On Jun 26, 2006, at 7:37 AM, Johnny Hughes wrote:
On Mon, 2006-06-26 at 07:28 -0400, seth vidal wrote:
On Mon, 2006-06-26 at 10:09 +0100, Karanbir Singh wrote:
David Hrbáč wrote:
Karanbir Singh napsal(a):
We should try and get a proper buildsystem on there, so that people can request builds and get the built pkgs online somewhere ( dev.centos.org would be a good choice, i think )
Since most of the guys have local machines to test + do -devel stuff on, a single buildbox of this nature would be great.
Well, are we going to use Mock? Last few weeks I've been playing with Mock on Centos, and it works pretty fine.
no. We dont / cant use Mock or any such builder for the distro. I am doing some docs + a sort of HOWTO for people to use the system that we have in place.
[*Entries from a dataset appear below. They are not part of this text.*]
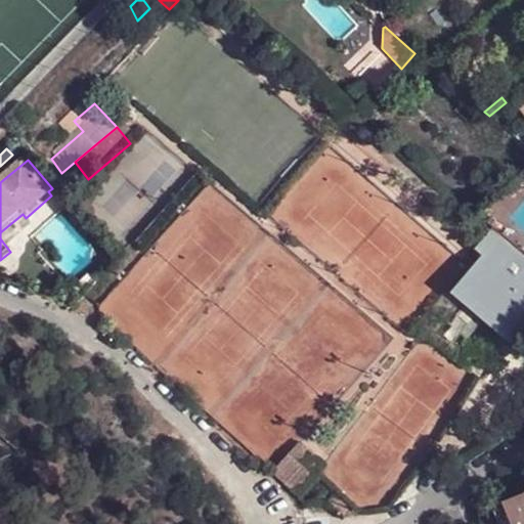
[(523,326),(523,265),(487,231),(472,248),(480,255),(452,284),(511,340),(523,326)]
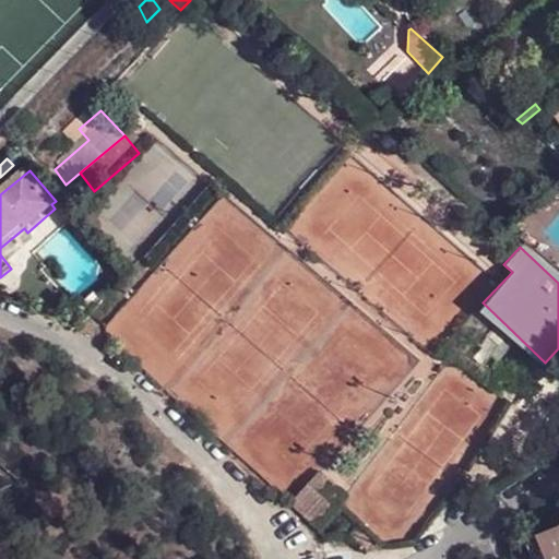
[(87,316),(96,324),(110,307),(105,300),(87,316)]
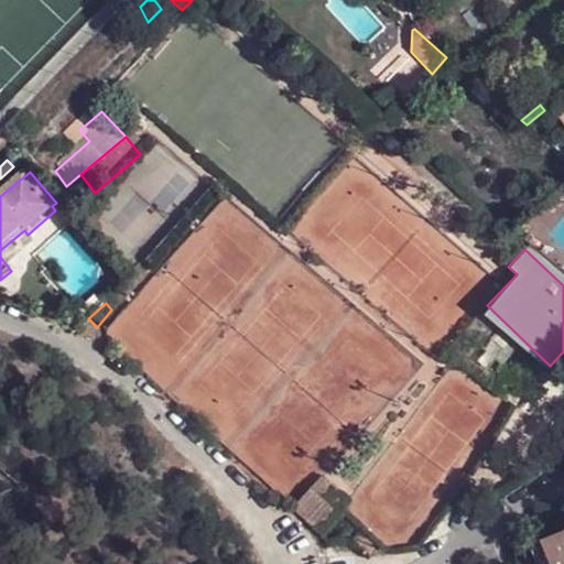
[(306,491),(337,516),(346,501),(320,478),(306,491)]
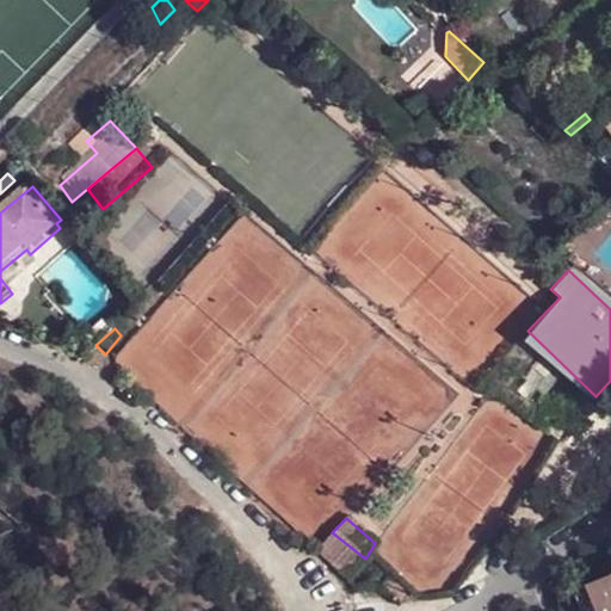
[(350,580),(358,572),(366,562),(365,559),(332,532),(319,550),(316,553),(350,580)]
Will post it on the wiki and a URL here as soon as its done.
Why can't mock be used?
-sv
As you should well be aware :)
There are many hidden build requirements in the FC3 / RHEL4 package set. So, a technology like mock will not (at lease easily) properly build all packages for that group of packages.
While there may be many missing build dependencies, the issues of building a package, updating the build system to the latest available, and populating a build root are different.
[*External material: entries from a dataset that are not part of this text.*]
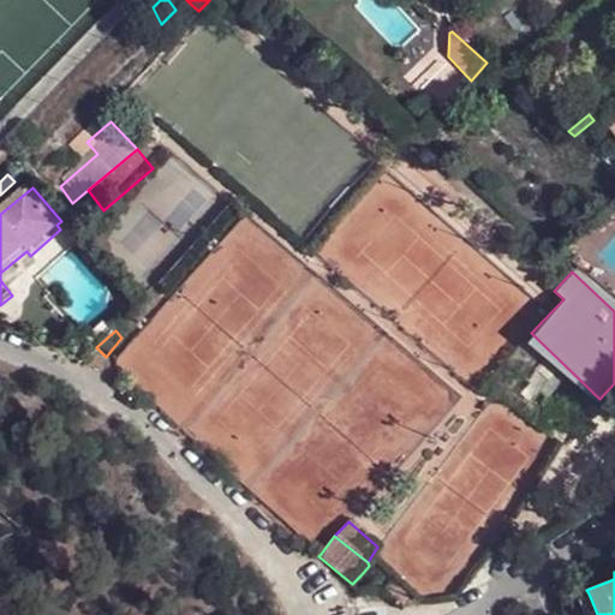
[(595,608),(589,593),(579,597),(584,611),(595,608)]
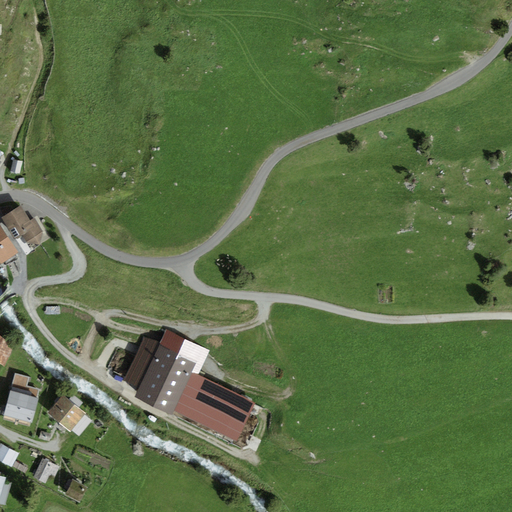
[(35,218),(29,222),(20,207),(2,217),(15,239),(23,235),(31,249),(47,239),(35,218)]
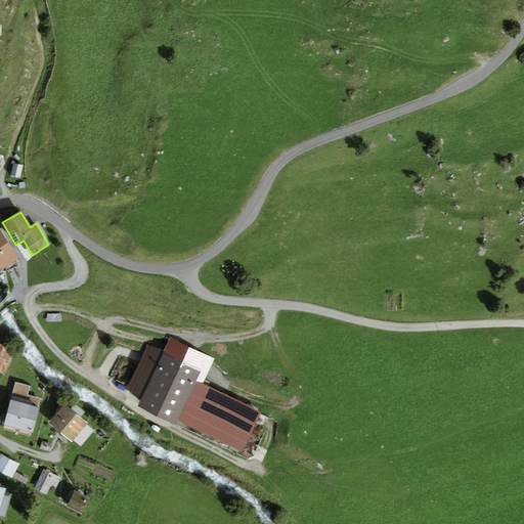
[(0,230),(0,268),(1,271),(18,260),(0,230)]
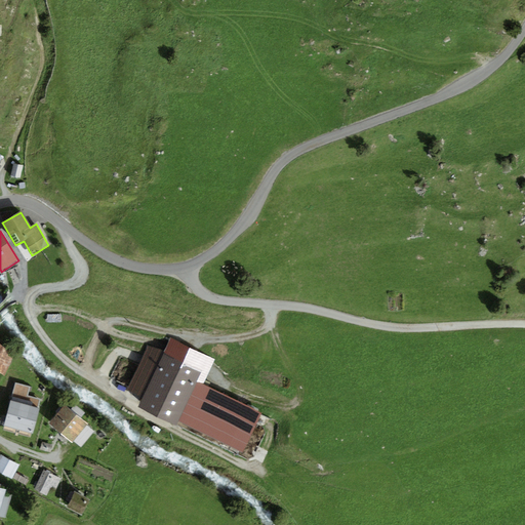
[(164,351),(162,355),(201,373),(198,381),(204,385),(215,360),(170,338),(164,351)]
I'm quite sure that mock can help with 1) and 2), and populating a build root can be done by increasing the packages in the base system to cover missing dependencies.
The upstream team is working hard to address those issues and it should not be the case with newer distros. They will (supposedly) properly call out all build requirements.
If all the packages properly called out all their "build requires", then using a system like mock would work (that is, using a system that creates a chroot containing a core set of packages and all the "build requires" of the package to be built).
Currently, the CentOS build team uses a predefined build host to build packages. That build host is a controlled machine that has the latest version of the arch in question and no other packages.
Everything installed on a single arch build server works too, and is easy to maintain.